4. That the CIT(A) erred on facts and in law in confirming the action of the assessing officer in denying deduction under section 80-IC of the Act on interest on KDR amounting to Rs.6,58,683.

5. That the CIT(A) erred on facts and in law in erred on facts and in law in confirming imposition of interest under sections 234B and 234C of the Act.”

6. The appellant is a partnership firm engaged in the business of manufacturing and export of home furnishings item like, quilts, bedspread, cushion cover, etc. In the return, the appellant claimed deduction under section 80-IC of the Income-tax Act, 1961 (‘the Act’) in respect of profits derived from its manufacturing units in the State of Uttarakhand.

Focus Products Scheme:

7. During the year under consideration, the assessee received consideration amounting to Rs.1,91,78,974/- from sale of Focus Scrip/ License received under “Focus Products Scheme” under the Foreign Trade Policy which was claimed as deduction under section 80-IC of the Act.

8. In the assessment order, the Assessing Officer denied deduction of income received from sale of FPS on the ground that such income is not related to manufacture or sale of the products of the undertaking and is only related to a post manufacturing event, which is not eligible for deduction under section 80-IC of the Act as per the decision of the Hon’ble Supreme Court in the case of Sterling Foods 237 ITR 579 (SC).

**What to do:**
Edit the tax appeal text starting with "6. The appellant" and going on through "80-IC of the Act.", putting "comforters" in place of "quilts". Work from the tax appeal text alone.

Dataset rows

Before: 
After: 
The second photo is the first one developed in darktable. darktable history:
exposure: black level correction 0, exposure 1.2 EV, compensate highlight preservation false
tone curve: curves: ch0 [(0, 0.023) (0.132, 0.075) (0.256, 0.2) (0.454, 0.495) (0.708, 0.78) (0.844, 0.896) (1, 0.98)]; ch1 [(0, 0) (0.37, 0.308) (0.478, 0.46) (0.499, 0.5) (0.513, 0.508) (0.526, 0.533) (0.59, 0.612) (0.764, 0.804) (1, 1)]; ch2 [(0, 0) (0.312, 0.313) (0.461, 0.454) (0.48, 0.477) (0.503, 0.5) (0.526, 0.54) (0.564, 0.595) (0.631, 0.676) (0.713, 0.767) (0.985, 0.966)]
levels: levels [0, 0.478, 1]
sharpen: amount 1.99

**Exercise output:**
6. The appellant is a partnership firm engaged in the business of manufacturing and export of home furnishings item like, comforters, bedspread, cushion cover, etc. In the return, the appellant claimed deduction under section 80-IC of the Income-tax Act, 1961 (‘the Act’) in respect of profits derived from its manufacturing units in the State of Uttarakhand.

Focus Products Scheme:

7. During the year under consideration, the assessee received consideration amounting to Rs.1,91,78,974/- from sale of Focus Scrip/ License received under “Focus Products Scheme” under the Foreign Trade Policy which was claimed as deduction under section 80-IC of the Act.